Pressed on whether she could take over as president if necessary, she insisted: "I'm ready"

By Brian Orloff
September 11, 2008 07:30 PM
Chris Miller/AP

In her highly anticipated first major TV interview, GOP vice presidential candidate Sarah Palin faced tough questioning about her on-the-job experience, her views on national security – and God.

Asked by ABC’s Charles Gibson whether she felt she had the experience to serve when John McCain asked her to join his ticket, the Alaska governor insisted she never second-guessed herself.

“I didn’t hesitate,” Palin, 44, said in the interview on ABC’s World News Tonight on Thursday, the first of five segments the network plans to air Sept. 11 to Sept. 12. “I answered [McCain] ‘yes’ because I have the confidence in that readiness and knowing that you can’t blink. You have to be wired in a way of being so committed to the mission, the mission that we’re on, reform of this country and victory in the war; you can’t blink.”

When pressed by Gibson whether she could take over as president if necessary, Palin answered: “I’m ready.”

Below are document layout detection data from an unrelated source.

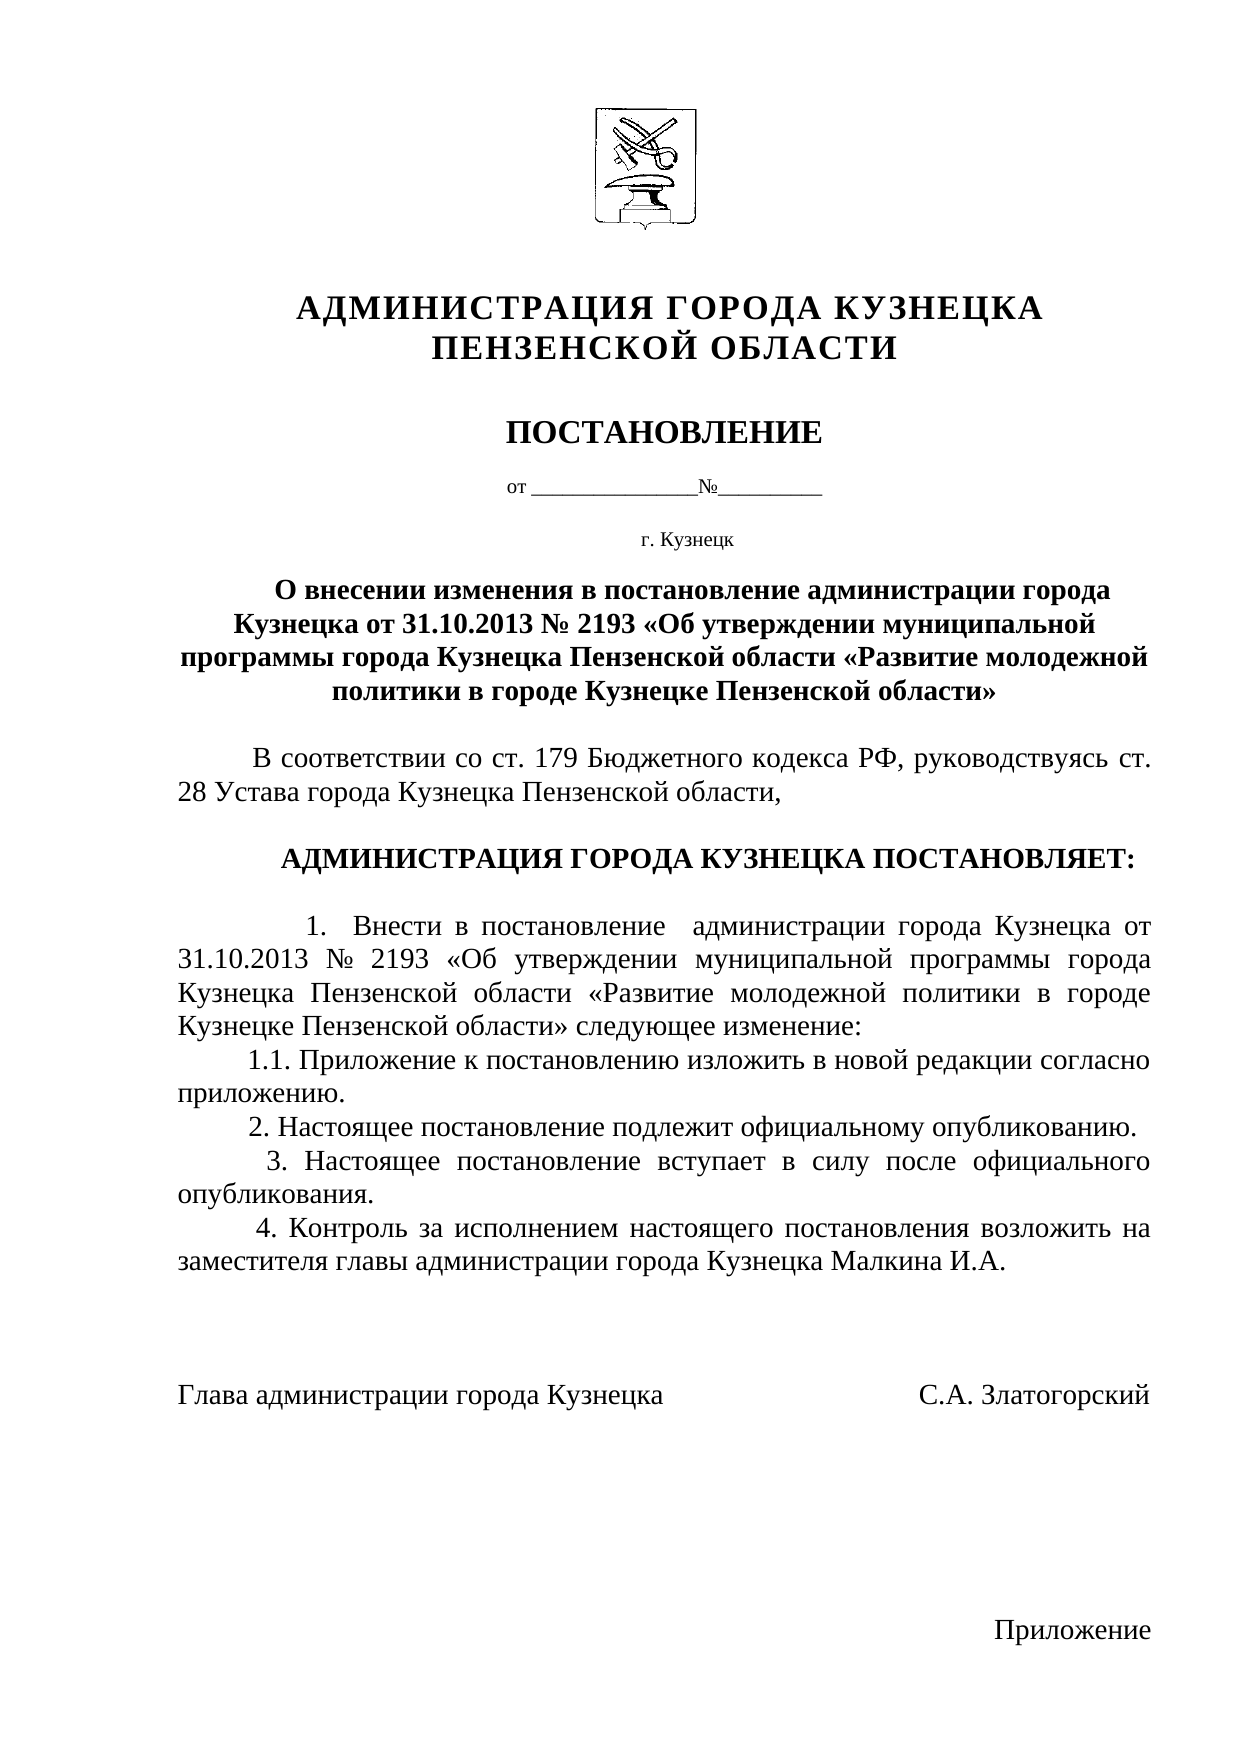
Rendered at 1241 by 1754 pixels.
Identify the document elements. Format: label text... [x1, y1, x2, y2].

text Приложение [177, 1612, 1152, 1646]
text г. Кузнецк [177, 527, 1152, 551]
text АДМИНИСТРАЦИЯ ГОРОДА КУЗНЕЦКА [177, 287, 1152, 327]
text от ________________№__________ [177, 474, 1152, 498]
text АДМИНИСТРАЦИЯ ГОРОДА КУЗНЕЦКА ПОСТАНОВЛЯЕТ: [177, 841, 1152, 874]
text ПОСТАНОВЛЕНИЕ [177, 412, 1152, 450]
text 3. Настоящее постановление вступает в силу после официального опубликования. [177, 1143, 1152, 1210]
text 4. Контроль за исполнением настоящего постановления возложить на заместителя главы администрации города Кузнецка Малкина И.А. [177, 1210, 1152, 1277]
text О внесении изменения в постановление администрации города Кузнецка от 31.10.2013 № 2193 «Об утверждении муниципальной программы города Кузнецка Пензенской области «Развитие молодежной политики в городе Кузнецке Пензенской области» [177, 572, 1152, 707]
text 1.1. Приложение к постановлению изложить в новой редакции согласно приложению. [177, 1042, 1152, 1109]
text В соответствии со ст. 179 Бюджетного кодекса РФ, руководствуясь ст. 28 Устава города Кузнецка Пензенской области, [177, 740, 1152, 807]
picture [587, 102, 697, 238]
text 2. Настоящее постановление подлежит официальному опубликованию. [177, 1109, 1152, 1143]
text 1. Внести в постановление администрации города Кузнецка от 31.10.2013 № 2193 «Об утверждении муниципальной программы города Кузнецка Пензенской области «Развитие молодежной политики в городе Кузнецке Пензенской области» следующее изменение: [177, 908, 1152, 1042]
text ПЕНЗЕНСКОЙ ОБЛАСТИ [177, 327, 1152, 366]
text Глава администрации города Кузнецка С.А. Златогорский [177, 1377, 1152, 1411]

Palin took a hard line on foreign affairs, saying the United States might have to go to war with Russia if that country again invaded its neighbor Georgia, a U.S. ally that is seeking to join NATO. Palin also sought to clear up a videotaped remark she made at an Alaska church that fighting in Iraq was “a task from God.”

Palin said she was alluding to a quote by Abraham Lincoln. “I would never presume to know God’s will or to speak God’s words,” she said. “But what Abraham Lincoln had said, and that’s a repeat in my comments, was let us not pray that God is on our side in a war or any other time, but let us pray that we are on God’s side.”

Palin has a personal connection to Iraq. Her eldest son, Track, 19, was scheduled to deploy this month.

“I am so proud of his independent and strong decision he has made,” Palin said. “What he decided to do and serving for the right reasons and serving something greater than himself and not choosing a real easy path where he could be more comfortable and certainly safer.”